Did European learning really crawl straight
out of the glum ooze of the so-called Dark Ages and into the light of
the Renaissance? According to Ehsan Masood, between 700 and 1400 CE
while European scholarship slumbered, Islamic countries were having
their own scientific revolution—an era to which European science owes
much. But why has this history been underplayed in so many western
accounts of the development of science?
In Science and Islam,
Masood carefully picks his way through a tangle of fact and mythology,
to argue that by rights, names like Abbas ibn-Firnas, ibn al-Nafis, and
Jabir ibn-Hayyan should be as familiar to the world as Leonardo da Vinci
and Robert Boyle.
In the bustling
streets of the ancient city of Baghdad, knowledge was in fashion.
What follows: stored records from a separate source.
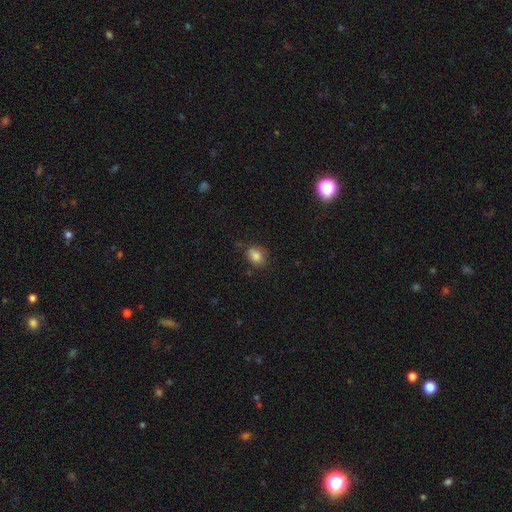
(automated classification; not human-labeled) The model was most divided on "how rounded": in between: 55%, round: 43%, cigar-shaped: 1%. More confident: smooth or featured — smooth (82%); merging — none (74%).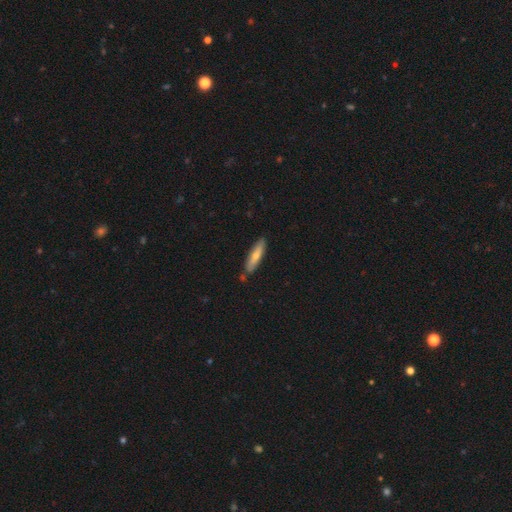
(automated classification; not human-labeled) This is likely a smooth galaxy (66%). How rounded: likely cigar-shaped (75%). Merging: clearly none (80%).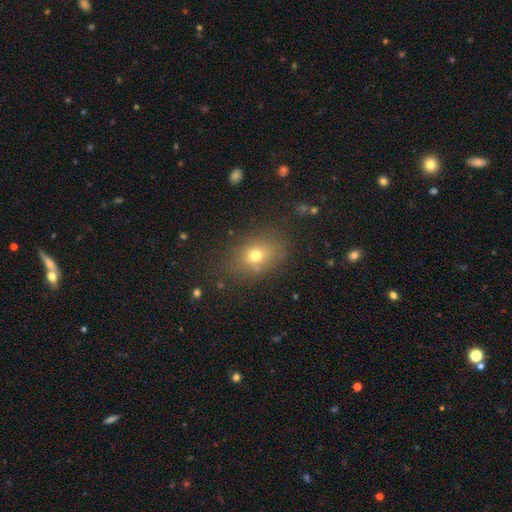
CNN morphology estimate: smooth-or-featured: smooth: 71% | star or artifact: 16% | featured or disk: 14%
  how-rounded: in between: 64% | round: 34% | cigar-shaped: 2%
  merging: none: 79% | minor disturbance: 13% | major disturbance: 5% | merger: 3%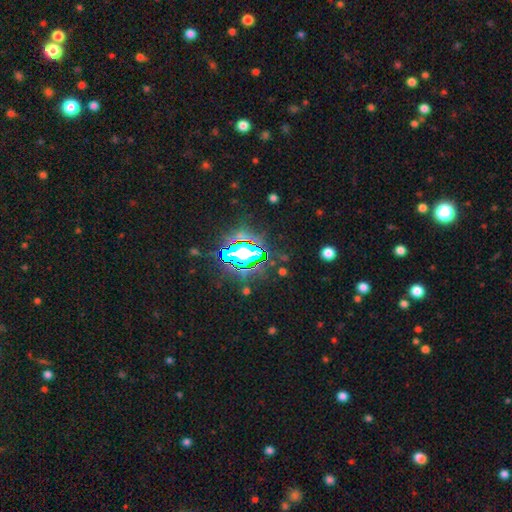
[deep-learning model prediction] Smooth or featured? star or artifact (80%)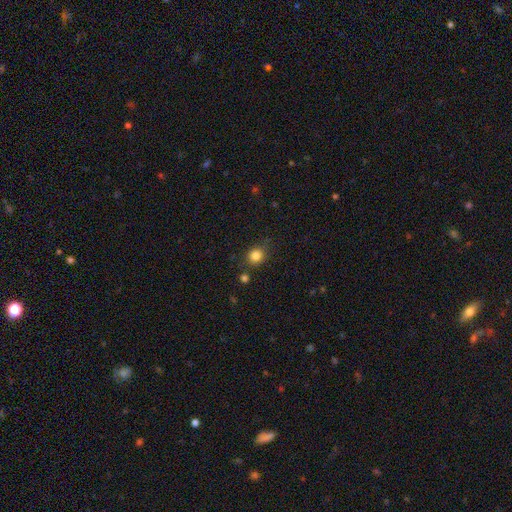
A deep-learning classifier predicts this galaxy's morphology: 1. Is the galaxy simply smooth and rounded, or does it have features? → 83% smooth, 12% star or artifact, 6% featured or disk.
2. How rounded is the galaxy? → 76% round, 23% in between, 1% cigar-shaped.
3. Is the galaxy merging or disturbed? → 77% none, 14% minor disturbance, 5% merger, 4% major disturbance.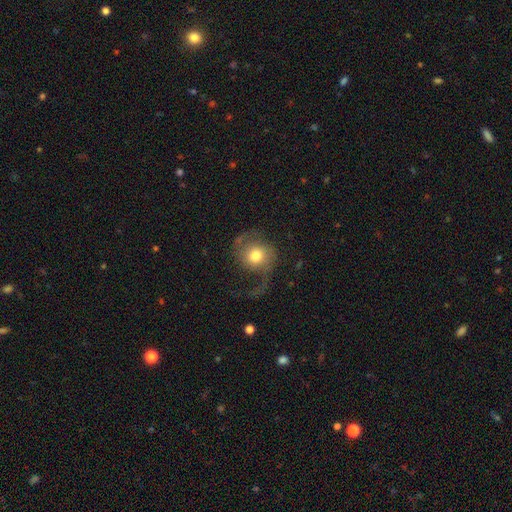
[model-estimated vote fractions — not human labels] Smooth or featured?
  - featured or disk: 62% *
  - smooth: 31%
  - star or artifact: 8%
Edge-on disk?
  - no: 97% *
  - yes: 3%
Bar?
  - no: 73% *
  - weak: 22%
  - strong: 5%
Spiral arms?
  - yes: 88% *
  - no: 12%
Spiral winding?
  - loose: 66% *
  - medium: 27%
  - tight: 7%
Spiral arm count?
  - 2: 72% *
  - 1: 22%
  - can't tell: 3%
  - 3: 1%
  - 4: 1%
  - more than 4: 1%
Bulge size?
  - moderate: 66% *
  - large: 16%
  - small: 14%
  - dominant: 3%
  - none: 1%
Merging?
  - none: 48% *
  - major disturbance: 33%
  - minor disturbance: 17%
  - merger: 2%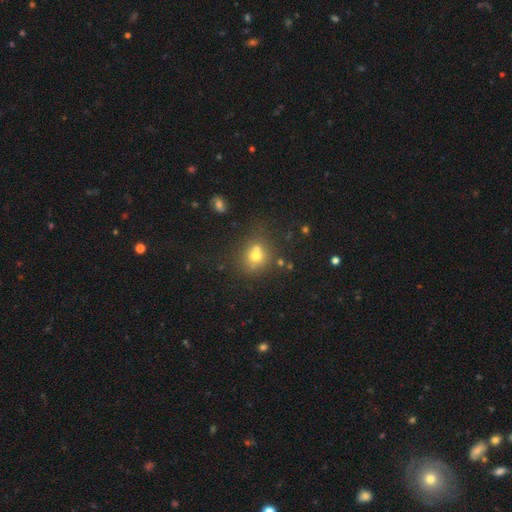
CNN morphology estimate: smooth-or-featured: smooth: 68% | star or artifact: 16% | featured or disk: 16%
  how-rounded: round: 80% | in between: 19% | cigar-shaped: 1%
  merging: none: 52% | merger: 32% | minor disturbance: 11% | major disturbance: 5%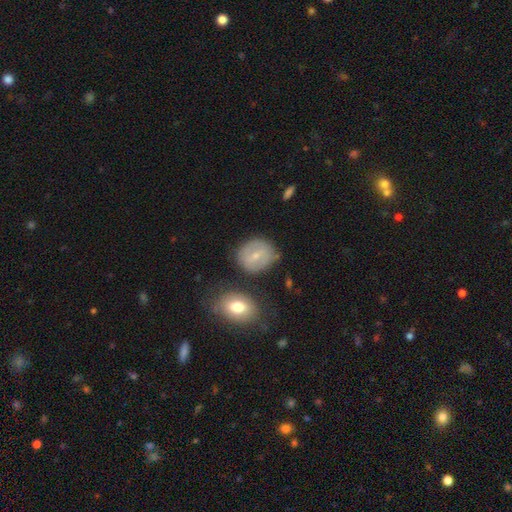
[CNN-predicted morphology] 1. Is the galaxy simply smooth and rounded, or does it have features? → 53% smooth, 39% featured or disk, 8% star or artifact.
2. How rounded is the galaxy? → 67% round, 32% in between, 1% cigar-shaped.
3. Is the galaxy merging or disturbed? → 72% none, 17% minor disturbance, 6% merger, 5% major disturbance.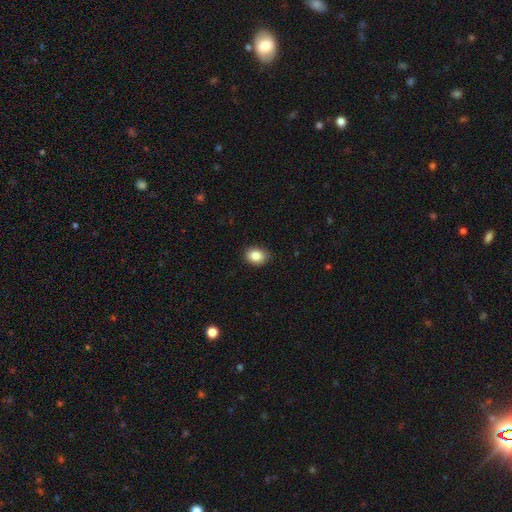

Under
the encouragement of the ruling religious leaders in the ninth century,
the city's elite paid handsomely for translations of the writings of
Galen and Aristotle. Islamic scholars were drawn to the city's
burgeoning libraries and debating salons, and this gathering of
intellect proved fruitful. Abbas Ibn-Firnas, for example, created lenses
to magnify objects and correct light, as well as experimenting with Da
Vinci style flying machines.
This
flourishing marriage between science and Islam came to fruition in
medicine. Wealthy people donated money or time to the study of medicine
for religious or cultural motives. One 11th-century Islamic scientist,
ibn-Sina (or Avicenna) made legendary contributions to philosophy,
mathematics, astronomy, and medicine. Among his astonishingly varied
insights were that light and heat were just different forms of energy;
that diseases can spread through water; and that nerves transmit pain.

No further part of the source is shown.